Bluewater Comics has an awful contract that creators sign because they’re desperate to “break into” the industry. Basically, they don’t pay you until a comic book is “profitable” and then it’s a royalty, with no advances. Which is kind of a shitty contract in the book world, but you still see it. The difference is that in this case Bluewater owns or licenses the Intellectual Property (IP) and what they’re doing is developing that IP for other-media on the backs of young freelancers, whom they never have to pay, and that moves from being a shitty contract to exploitation.
Here’s the secret about not getting paid for work: If you’re not being held to a professional standard (and the page rates in the comics industry are often criminally low, and easy-to-hit…) then you’re generally not turning in professional work. Does the poor bastard who turns out an ugly, unedited Ronald Reagan bio for Bluewater think that they’ve got “a portfolio piece”? Do they think they’re “professional” now? No, fuck no. Any self-respecting editor at any company knows that Bluewater is churning out books with very little quality control, that a “portfolio piece” from them counts for very little unless the freelancer was exceptionally talented to begin with. Talented artists: Build your portfolios for and by yourself, and not, say, by providing free artwork to companies who could pay you, but don’t want to. It’s the quality of what you produce that will decide whether you get hired or fired. The “even if we don’t pay them it’s still a portfolio piece” argument is a myth, flat-out, myth, because if you’re putting together a portfolio you put your strongest work in.

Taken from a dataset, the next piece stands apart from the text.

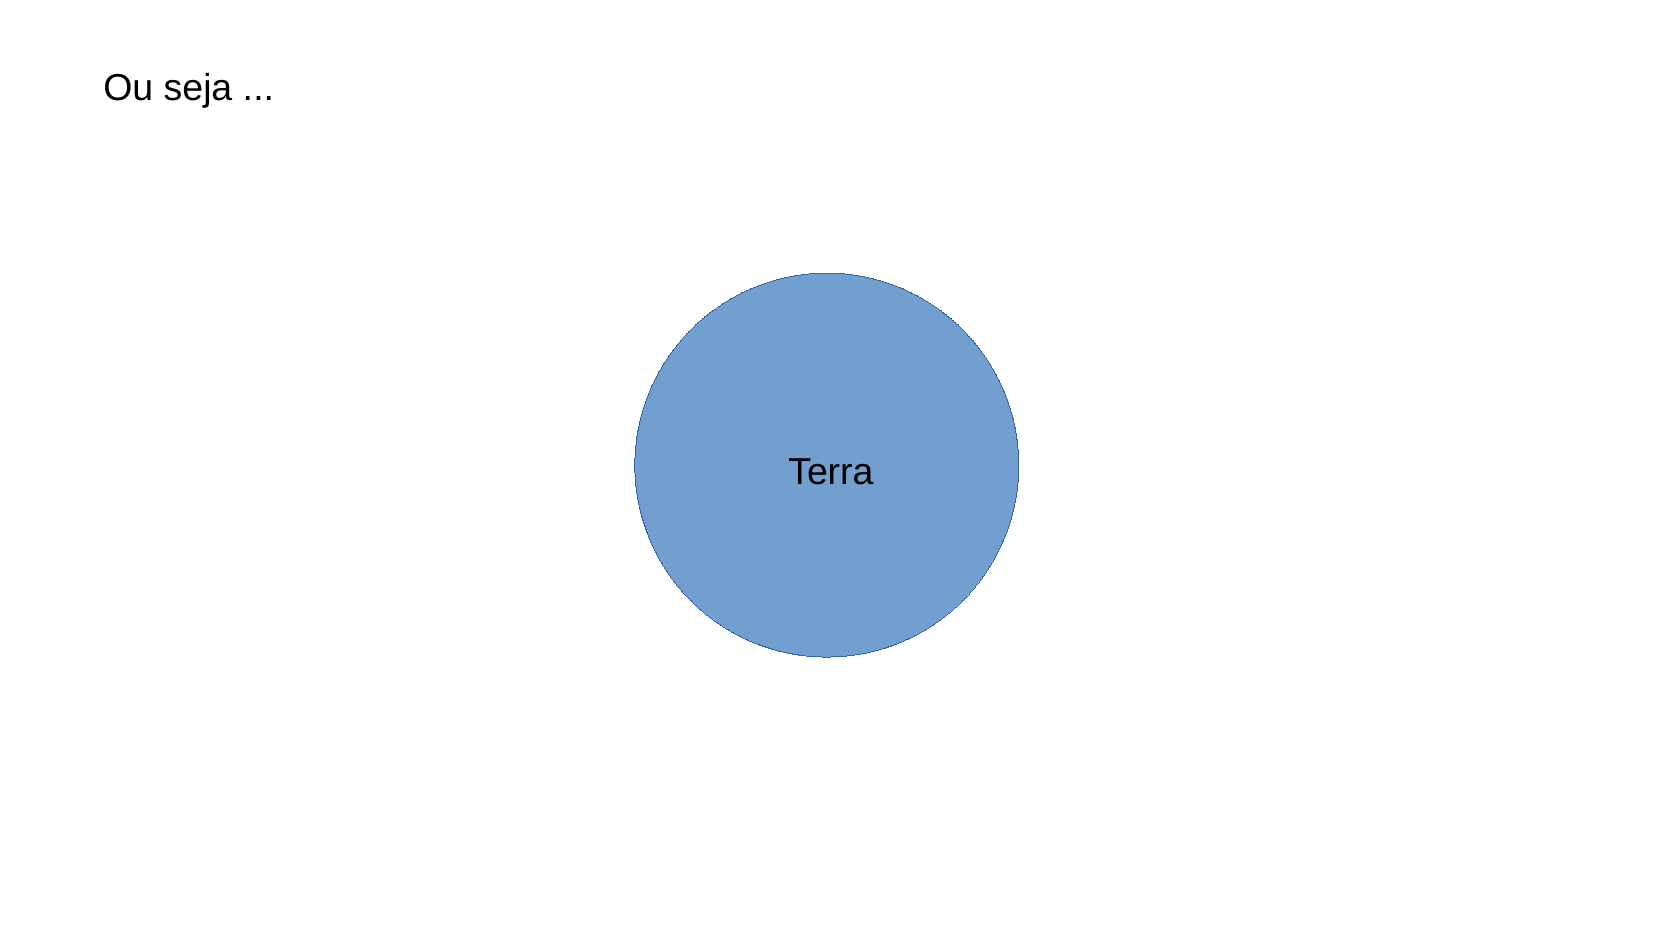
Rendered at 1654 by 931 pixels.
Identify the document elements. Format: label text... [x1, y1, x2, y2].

text_box [634, 273, 1019, 658]
text_box Ou seja ... [88, 59, 384, 158]
text_box Terra [773, 442, 889, 500]
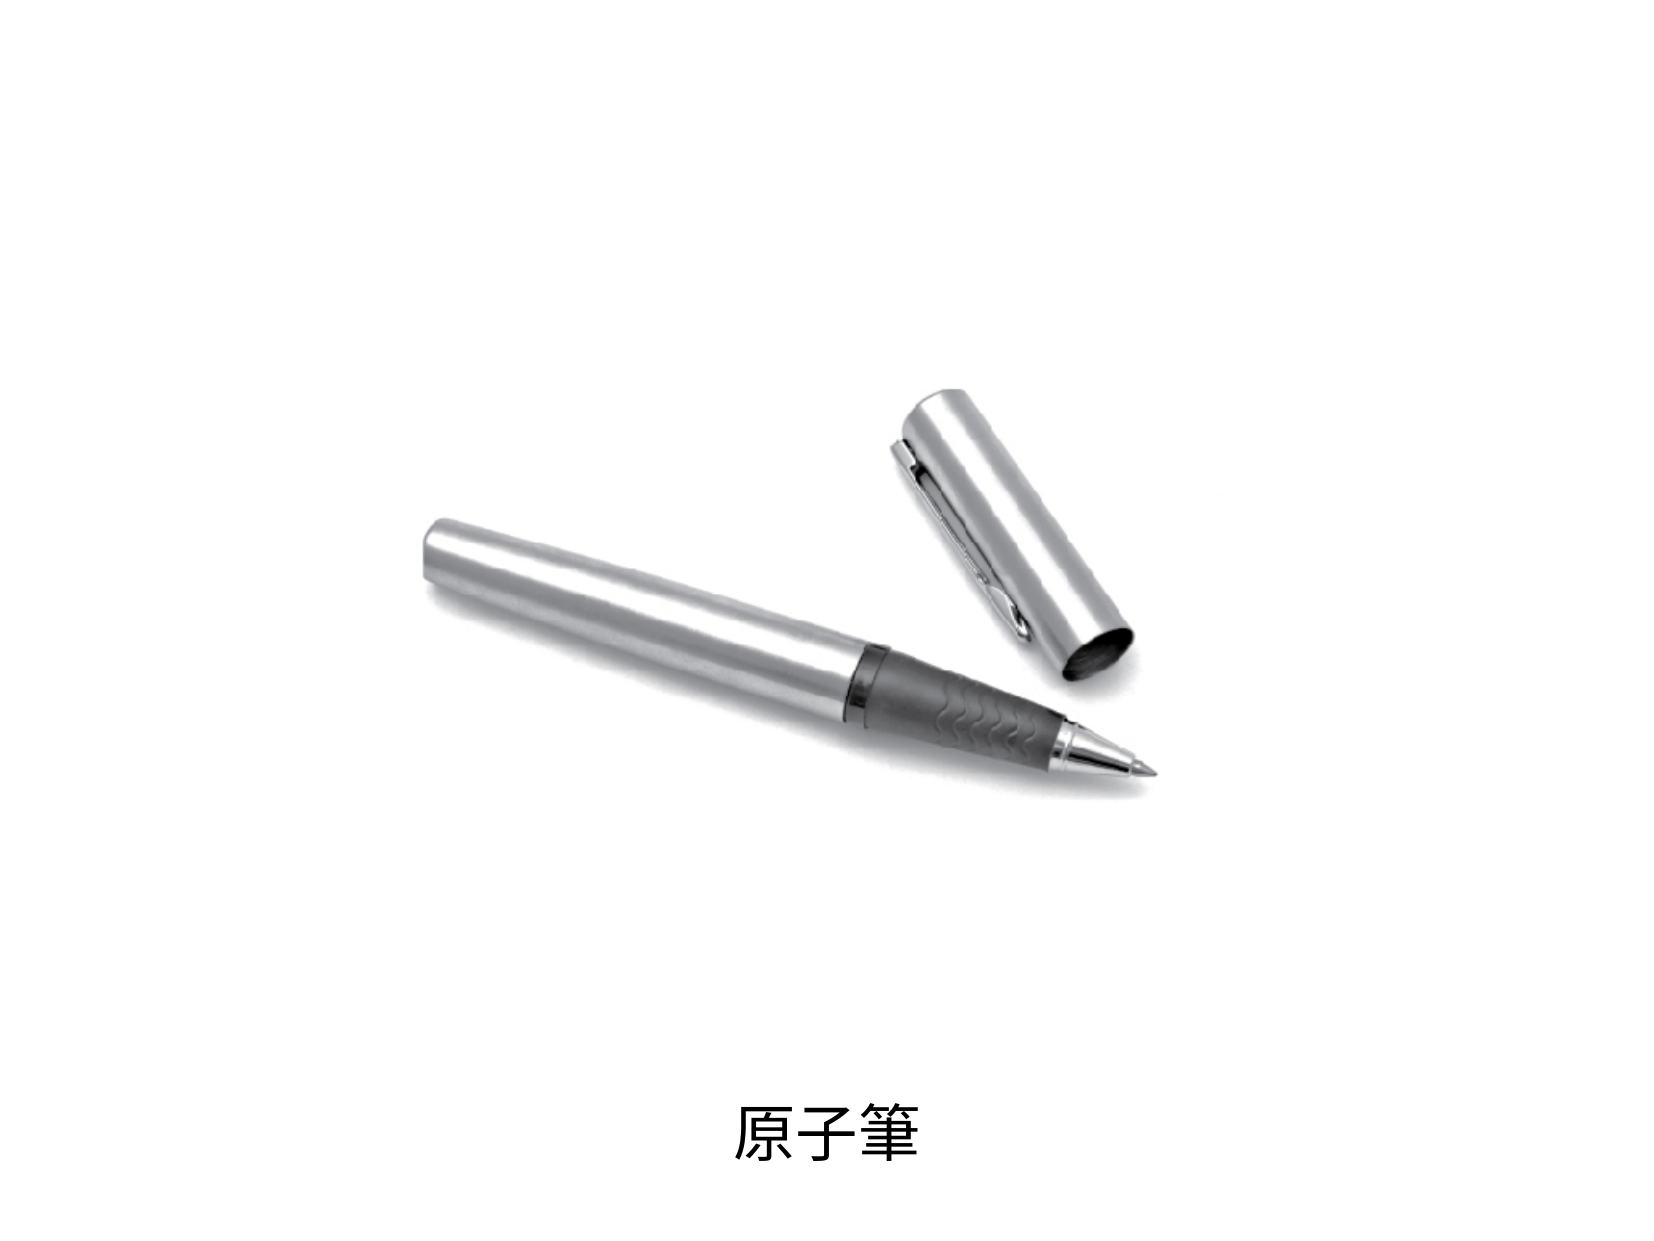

(Admittedly, it’s probably a better deal for writers, because it’s harder to ‘show’ writing samples than art samples, but I have yet to read any of their bio comics that are any good, and even if someone wrote a stunning biography of Oprah Winfrey, I have a hard time believing an editor is going to look at that and go “Shit, this person writes great trashy celeb cash-in biographies, I definitely want to see what they can do with a completely different style of writing.” Like, it could happen, but colour me unsurprised that it hasn’t yet.)
There are a number of companies that will pay freelancers to do comics, not promise to pay them if certain conditions are met, and leaving behind a long trail of dissatisfied creators claiming non-payment. My advice to aspiring talent is to find them, and realize that starting at the bottom doesn’t necessarily mean the gutter.